In this article, I’ll guide you through some of the issues that must be considered when assessing a drug’s teratogenicity, help you find information on a host of medications, and familiarize you with some of the challenges involved in counseling the patient. I also present a table listing the adverse effects known to be associated with selected drugs during the first, second, and third trimesters and lactation (TABLE). We are fortunate that a large body of information about medication use during pregnancy and lactation is readily available on the Web and in books and medical journals. This information is far from definitive, however, because much of the evidence concerning prescribed drugs is anecdotal or presented with insufficient warning about their use during pregnancy and lactation.

A discussion of these issues with the patient will help set the risks and benefits of a particular drug into proper perspective, alleviate fears, and improve compliance. Nonprescription medications should also be discussed, and the patient should be advised that we have very little data concerning their use during pregnancy.

Assignment of risk is an uncertain science

Major structural defects are apparent at birth in about 3% of all pregnancies and in about 4.5% of all children by the age of 5 years.1 A cause or proposed mechanism for the defects can be determined in fewer than 50% of these cases. Nor can we count on expert consensus about the safety of many medications during pregnancy because it rarely occurs and, in some cases, may be impossible to achieve.

Animal studies are the means of assessing the teratogenicity of most drugs. Animals commonly used to study fetal effects include rodents (fertility, birth defects, birth weight, behavior), rabbits (birth defects), baboons (uterine blood flow), and sheep (uterine blood flow, cardiovascular effects, fetal hypoxia, and acidosis). Dosages are often much higher (in relation to body weight or surface area) to “test the systems” for any possible reproductive harm. Although these studies may be helpful, they do not reliably predict the human response.
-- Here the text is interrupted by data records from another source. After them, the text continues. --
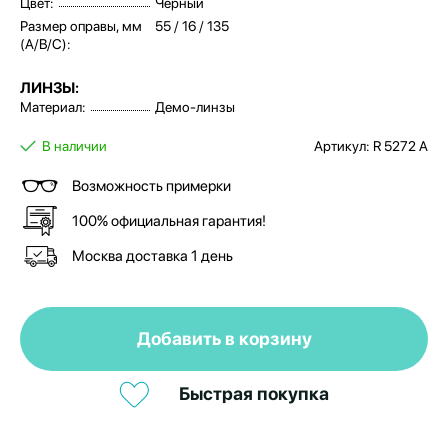
Цвет:
Черный
Размер оправы, мм
55 / 16 / 135
(A/B/C):
ЛИНЗЫ:
Материал:
Демо-линзы
В наличии
Артикул: R 5272 A
Возможность примерки
100% официальная гарантия!
Москва доставка 1 день
Добавить в корзину
Быстрая покупка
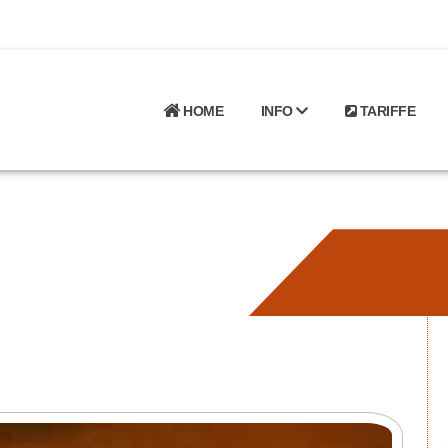
HOME
INFO
TARIFFE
Even when humans are the subject of study, conclusions must be viewed with caution. To determine the risk of teratogenesis, it is necessary to know the stage of development during which the exposure occurred, as well as the identity and dose of the medication and the genetic susceptibility of the mother and fetus.

Three critical stages. In utero exposure to a drug occurs in one of three periods of fetal development:

  • ovum – from fertilization to implantation
  • embryo – from the second through the eighth week of gestation
  • fetus – from the eighth completed week until delivery.

An “all-or-none” effect (i.e., spontaneous abortion or not) is believed to arise from exposure during the first period, but the embryo stage is the most critical time because it involves organogenesis. Detrimental effects may occur even beyond this period as cells continue to divide in the hematologic, reproductive, and central nervous systems.

Many fine points of exposure are difficult to clarify

Retrospective and uncontrolled studies, as well as individual case reports or small series, may overestimate the risk to the fetus of exposure to a specific drug or combination of medications. Case reports do not establish causation.

It can also be difficult to differentiate between the risks of a specific drug and the hazards of maternal illness to explain an unfavorable outcome. For example, is a particular case of stillbirth the result of fetal exposure to enoxaparin or maternal thrombophilia, or both? Can fetal growth restriction be attributed to use of azathioprine during pregnancy or to the mother’s underlying illness? And so on.